Phone: (301) 428-8143


Web: www.montgomerycountygolf.com/PV_home.html



Me and my boy had ourselves an off day so he suggested a mini-road trip out to Poolesville. I could see by his packing a cooler with some cold ones and the remnants of last night’s Absolut (c’mon, there’s like a jigger or two left – let’s just kill that and stop off for another fifth) that he wasn’t kidding around about the distance out there. This course is off in the western lands of Montgomery County, about 45 minutes from the Beltway, closer to Leesburg, Virginia than it is to Rockville. The drive down River Road is pleasant enough -- past vaunted Congressional Country Club and the much-panned TPC at Avenel (to the point that they’re basically blowing it up and rebuilding it) and the mansions of Potomac and then the area becomes distinctly rural as you approach Poolesville. When I come out here I get the sense of a club, not exactly deal-making corporate-raider captain-of-industry Macallan single-malt scotch and Cohiba Cubans but pick-up truck huntin’ ‘n’ fishin’ git ‘er done BBQ and beer. It always amazes me that not even an hour outside the Nation’s Capital you feel like you could be in Appalachia: old washing machines, rusted car-casses and heaps of old tires strewn about on the dusty front lawn, all kinds of dilapidated sheds and ragamuffin kids and three-legged hound dawgs scrabbling about on the property. It’s eerie. To me, anyway. But Poolesville itself has a decent salt-of-the-earth feel, kind of a “Cheers” golf course, with lots of regulars, like a neighborhood bar. My boy, back in the bad old days, used to come here because of the full-service bar; in fact it wasn’t a problem waiting for the first tee because you could get yourself liquored-up but quick at the friendly, though obviously rednecky clubhouse bar.

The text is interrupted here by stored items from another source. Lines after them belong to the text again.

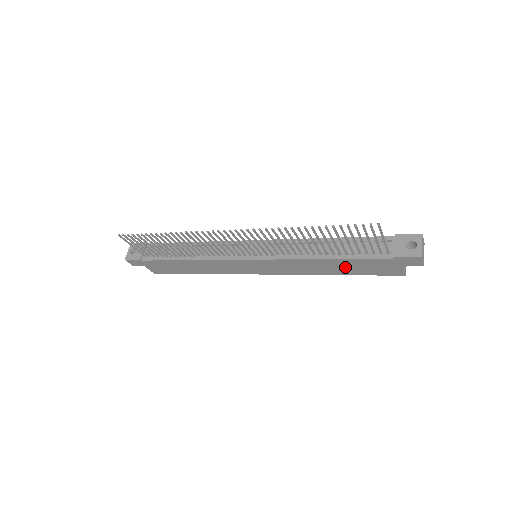
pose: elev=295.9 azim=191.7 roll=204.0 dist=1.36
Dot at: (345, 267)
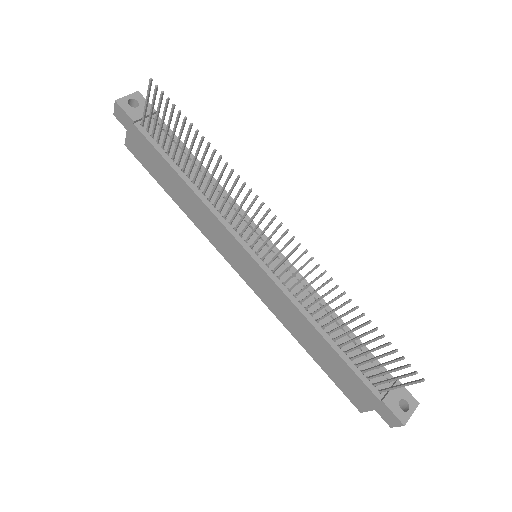
Dot at: (326, 357)
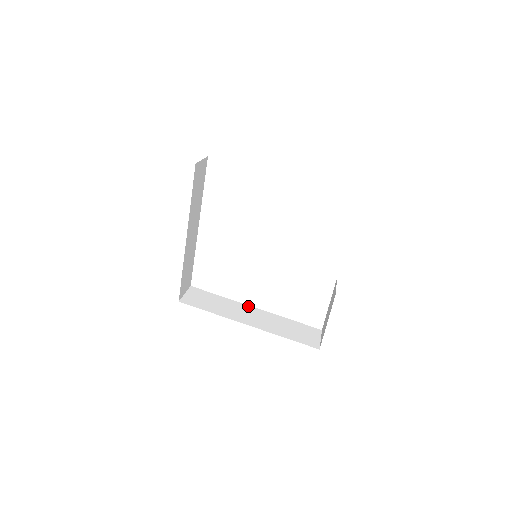
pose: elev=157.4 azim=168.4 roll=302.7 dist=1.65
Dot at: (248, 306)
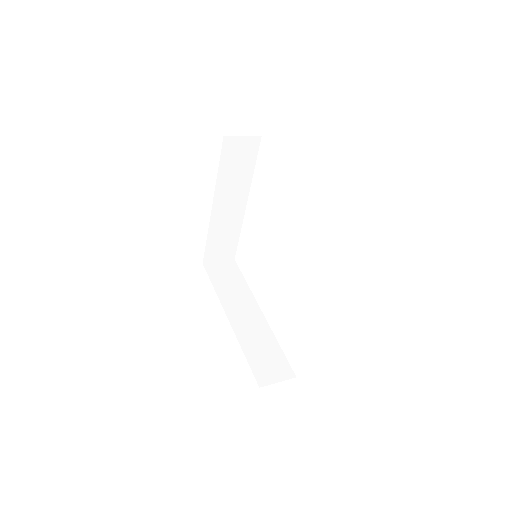
Dot at: (257, 306)
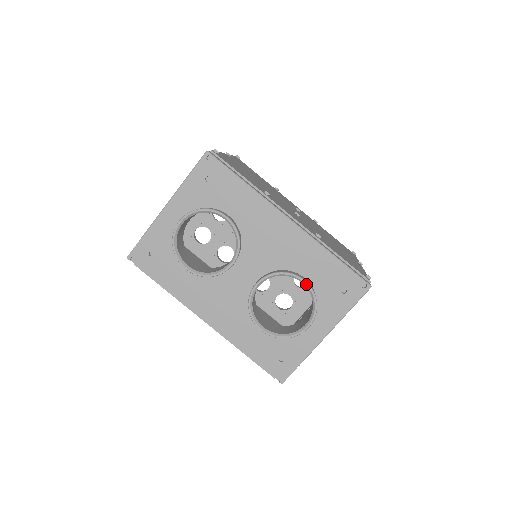
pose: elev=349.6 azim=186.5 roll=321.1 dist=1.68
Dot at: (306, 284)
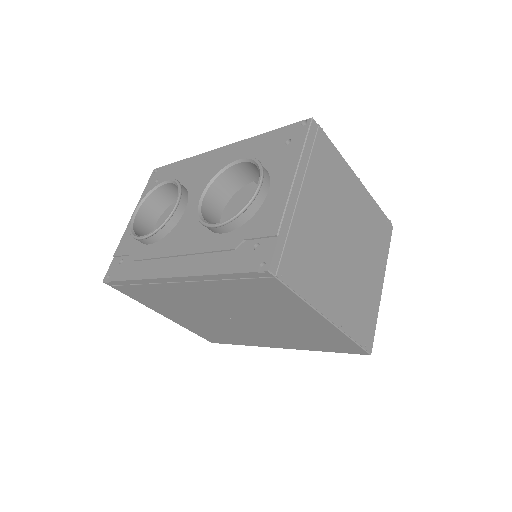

What practice? Gimme an Absolut and a Bud and a dog and it’s all good. Of course we haven’t been back since we got the booze monkey of our backs; it might just be a good idea to stay away.


What I remember from this course, and I must have played it about ten times or so back in the early 90’s, is that it played long. Of course when you ground it off the tee, miniature golf seems long. The land is flat and there are some trees lining the fairways, but sparsely. There’s lots of action playing from neighboring fairways. Back in the days of the Concorde, about 3 pm or so, you could check out (and hear) this space-age plane landing across the river at Dulles Airport. Other than that, it’s a pretty laid-back place.


After spending an hour in the clubhouse bar getting loose and limber, as it were, the idea of teeing off in front of a line of carts can be humbling. Heck, just standing without weaving and wobbling was a trick. The first hole is a dogleg right over a small creek and a stand of trees on the right. You can go over the trees without a problem with a big left to right ball. This is a wide-open hole on a wide-open course.


Hardest hole: the second hole is a real 600-yard par 5, straight –ahead, no-nonsense, though the green has a bit of bunkering. After that it’s all a bit blurry. There is a decent-length par 3 over water, hole #8, that used to create all kinds of difficulties for me. Then hole 11 was a nice dogleg right par 5 with a pond on the right (which is definitely in play, especially if you try to cut the corner on the dogleg), a bucolic stand of trees beyond the pond and then a creek crossing in front of a nice uphill green. Hole 16 is a rolling par 4 with a cornfield left and the pond right, which needs to be avoided from tee to green. It’s a pretty hole. It helps that the pond has a natural look and is tree-lined and filled with geese sauntering in the water. I’m perfectly fine with geese in the water (no really, I am), it’s when they take their business out on the golf course that we’ve got some problems. I thought we had a deal with the geese – we don’t go in the water and they don’t shit on the greens, though I sort of violated that unspoken pact when I flung some recalcitrant club into the lake, definitely the first time I’d worked that particular cliché of golf frustration.


I guess I must’ve been really out of sorts when I wrote the Northwest Park review because in retrospect it’s hard to imagine I didn’t mention the name of the architect, Ed Ault, the John Grisham of local golf course architects (sure you’ll turn the page but it won’t exactly nourish your soul), whose bland, monotonous handiwork is visible throughout the DC area. Anyways, he designed this one, too. You can always tell you’re playing an Ed Ault course when you step on the tee and find exactly nothing exhilarating about the experience. His greens are typically large without a hint of undulation, protected by a bunker left and a bunker right. Fortunately, his son, Brian Ault, teamed with Tom Clark, has created some rather enjoyable thought-provoking courses over the last dozen years or so.


Like I’ve said, I haven’t been back here in years, and with the recent golf course development in Maryland, I doubt I will return. It’s too far out of the way with too little to intrigue. And if I’m going to fall off the wagon, I’d rather it be somewhere other than Poolesville. Still, it has its place. If nothing else, the folks that live out there seem to enjoy it quite a bit and that’s fine by me. Another 4.